Exercise input:

================

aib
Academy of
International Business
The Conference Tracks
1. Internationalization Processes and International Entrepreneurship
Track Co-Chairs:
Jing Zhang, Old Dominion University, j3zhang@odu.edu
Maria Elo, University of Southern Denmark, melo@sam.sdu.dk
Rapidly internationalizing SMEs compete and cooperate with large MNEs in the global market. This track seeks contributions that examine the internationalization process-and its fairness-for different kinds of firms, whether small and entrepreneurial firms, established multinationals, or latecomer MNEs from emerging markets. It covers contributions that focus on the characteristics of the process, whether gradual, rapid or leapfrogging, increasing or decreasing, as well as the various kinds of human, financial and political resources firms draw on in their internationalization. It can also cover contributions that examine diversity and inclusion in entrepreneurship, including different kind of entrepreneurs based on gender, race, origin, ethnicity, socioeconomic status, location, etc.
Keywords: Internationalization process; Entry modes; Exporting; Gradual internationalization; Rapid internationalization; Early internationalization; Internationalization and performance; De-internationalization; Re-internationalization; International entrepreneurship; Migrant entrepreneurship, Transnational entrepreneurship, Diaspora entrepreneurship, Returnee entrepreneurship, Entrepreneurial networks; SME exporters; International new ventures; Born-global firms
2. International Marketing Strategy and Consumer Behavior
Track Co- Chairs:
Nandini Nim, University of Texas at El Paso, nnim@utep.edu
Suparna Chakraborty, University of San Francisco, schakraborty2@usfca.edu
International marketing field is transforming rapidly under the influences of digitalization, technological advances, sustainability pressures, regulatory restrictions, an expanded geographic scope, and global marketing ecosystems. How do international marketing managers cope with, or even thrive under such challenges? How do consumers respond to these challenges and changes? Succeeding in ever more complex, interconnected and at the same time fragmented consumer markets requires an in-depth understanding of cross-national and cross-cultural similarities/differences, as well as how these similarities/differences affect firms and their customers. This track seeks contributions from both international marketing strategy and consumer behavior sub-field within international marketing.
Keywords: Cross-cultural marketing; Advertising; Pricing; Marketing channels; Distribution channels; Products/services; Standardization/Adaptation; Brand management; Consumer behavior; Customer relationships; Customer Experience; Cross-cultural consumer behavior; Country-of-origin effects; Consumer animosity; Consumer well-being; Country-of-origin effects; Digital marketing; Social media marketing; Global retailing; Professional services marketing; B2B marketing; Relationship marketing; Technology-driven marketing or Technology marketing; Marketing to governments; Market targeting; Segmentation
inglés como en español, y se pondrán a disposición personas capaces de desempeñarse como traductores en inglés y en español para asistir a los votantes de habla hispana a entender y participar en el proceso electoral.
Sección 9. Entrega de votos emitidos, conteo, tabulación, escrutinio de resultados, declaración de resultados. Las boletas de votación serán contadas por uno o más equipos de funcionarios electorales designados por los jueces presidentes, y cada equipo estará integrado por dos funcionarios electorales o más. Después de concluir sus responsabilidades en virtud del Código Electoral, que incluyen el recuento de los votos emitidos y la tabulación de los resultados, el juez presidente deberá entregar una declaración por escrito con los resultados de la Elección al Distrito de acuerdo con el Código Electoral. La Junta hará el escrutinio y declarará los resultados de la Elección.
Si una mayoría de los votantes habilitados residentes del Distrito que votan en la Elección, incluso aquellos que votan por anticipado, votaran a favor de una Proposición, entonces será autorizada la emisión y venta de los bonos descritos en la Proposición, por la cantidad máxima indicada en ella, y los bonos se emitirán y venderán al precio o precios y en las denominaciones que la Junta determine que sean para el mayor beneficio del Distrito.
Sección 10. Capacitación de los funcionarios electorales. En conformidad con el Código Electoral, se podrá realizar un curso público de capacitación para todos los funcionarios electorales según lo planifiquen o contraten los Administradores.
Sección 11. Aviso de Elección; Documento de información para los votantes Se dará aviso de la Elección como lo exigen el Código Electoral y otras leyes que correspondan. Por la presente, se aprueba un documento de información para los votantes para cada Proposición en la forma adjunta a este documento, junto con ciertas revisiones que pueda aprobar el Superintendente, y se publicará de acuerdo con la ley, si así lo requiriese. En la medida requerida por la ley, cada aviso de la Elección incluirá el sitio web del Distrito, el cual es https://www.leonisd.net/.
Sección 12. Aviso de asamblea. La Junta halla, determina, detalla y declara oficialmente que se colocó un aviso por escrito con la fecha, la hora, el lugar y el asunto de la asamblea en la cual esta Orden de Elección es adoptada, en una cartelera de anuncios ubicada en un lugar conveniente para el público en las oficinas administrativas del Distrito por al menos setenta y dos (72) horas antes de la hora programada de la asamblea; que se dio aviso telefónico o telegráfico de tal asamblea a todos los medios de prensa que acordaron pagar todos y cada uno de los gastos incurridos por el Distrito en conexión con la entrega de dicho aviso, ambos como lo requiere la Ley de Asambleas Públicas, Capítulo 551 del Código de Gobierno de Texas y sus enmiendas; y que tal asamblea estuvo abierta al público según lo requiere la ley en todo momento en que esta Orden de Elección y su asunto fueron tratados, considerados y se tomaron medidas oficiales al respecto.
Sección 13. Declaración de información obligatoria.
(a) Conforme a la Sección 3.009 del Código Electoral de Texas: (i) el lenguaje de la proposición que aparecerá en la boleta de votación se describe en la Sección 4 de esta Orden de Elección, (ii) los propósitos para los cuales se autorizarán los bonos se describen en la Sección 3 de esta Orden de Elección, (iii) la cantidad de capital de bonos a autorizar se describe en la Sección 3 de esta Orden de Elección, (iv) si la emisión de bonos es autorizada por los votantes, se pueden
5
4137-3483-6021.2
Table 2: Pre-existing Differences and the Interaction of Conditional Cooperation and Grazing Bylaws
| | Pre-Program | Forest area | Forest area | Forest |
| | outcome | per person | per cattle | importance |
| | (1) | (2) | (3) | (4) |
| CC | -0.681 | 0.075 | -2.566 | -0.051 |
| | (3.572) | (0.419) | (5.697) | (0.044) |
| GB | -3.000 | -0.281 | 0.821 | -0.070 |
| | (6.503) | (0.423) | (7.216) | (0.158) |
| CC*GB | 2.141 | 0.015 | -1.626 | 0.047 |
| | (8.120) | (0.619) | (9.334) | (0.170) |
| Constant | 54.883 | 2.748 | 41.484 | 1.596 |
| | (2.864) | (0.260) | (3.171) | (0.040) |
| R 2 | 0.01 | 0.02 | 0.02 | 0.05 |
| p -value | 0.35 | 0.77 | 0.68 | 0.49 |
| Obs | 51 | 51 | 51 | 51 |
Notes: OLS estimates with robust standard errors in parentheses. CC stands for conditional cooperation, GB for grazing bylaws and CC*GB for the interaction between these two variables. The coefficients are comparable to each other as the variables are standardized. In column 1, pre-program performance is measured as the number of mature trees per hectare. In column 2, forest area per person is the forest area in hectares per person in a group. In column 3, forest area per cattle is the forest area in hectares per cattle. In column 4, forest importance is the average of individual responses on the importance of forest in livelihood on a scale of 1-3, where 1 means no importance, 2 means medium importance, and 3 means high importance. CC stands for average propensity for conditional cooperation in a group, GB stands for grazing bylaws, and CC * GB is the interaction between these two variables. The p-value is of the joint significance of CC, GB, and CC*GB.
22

================

Repeat exactly the lines from the line containing "0.821 | -0.070 |" through the last line of the records above, including both, and nothing else.

Reply to the task:
| GB | -3.000 | -0.281 | 0.821 | -0.070 |
| | (6.503) | (0.423) | (7.216) | (0.158) |
| CC*GB | 2.141 | 0.015 | -1.626 | 0.047 |
| | (8.120) | (0.619) | (9.334) | (0.170) |
| Constant | 54.883 | 2.748 | 41.484 | 1.596 |
| | (2.864) | (0.260) | (3.171) | (0.040) |
| R 2 | 0.01 | 0.02 | 0.02 | 0.05 |
| p -value | 0.35 | 0.77 | 0.68 | 0.49 |
| Obs | 51 | 51 | 51 | 51 |
Notes: OLS estimates with robust standard errors in parentheses. CC stands for conditional cooperation, GB for grazing bylaws and CC*GB for the interaction between these two variables. The coefficients are comparable to each other as the variables are standardized. In column 1, pre-program performance is measured as the number of mature trees per hectare. In column 2, forest area per person is the forest area in hectares per person in a group. In column 3, forest area per cattle is the forest area in hectares per cattle. In column 4, forest importance is the average of individual responses on the importance of forest in livelihood on a scale of 1-3, where 1 means no importance, 2 means medium importance, and 3 means high importance. CC stands for average propensity for conditional cooperation in a group, GB stands for grazing bylaws, and CC * GB is the interaction between these two variables. The p-value is of the joint significance of CC, GB, and CC*GB.
22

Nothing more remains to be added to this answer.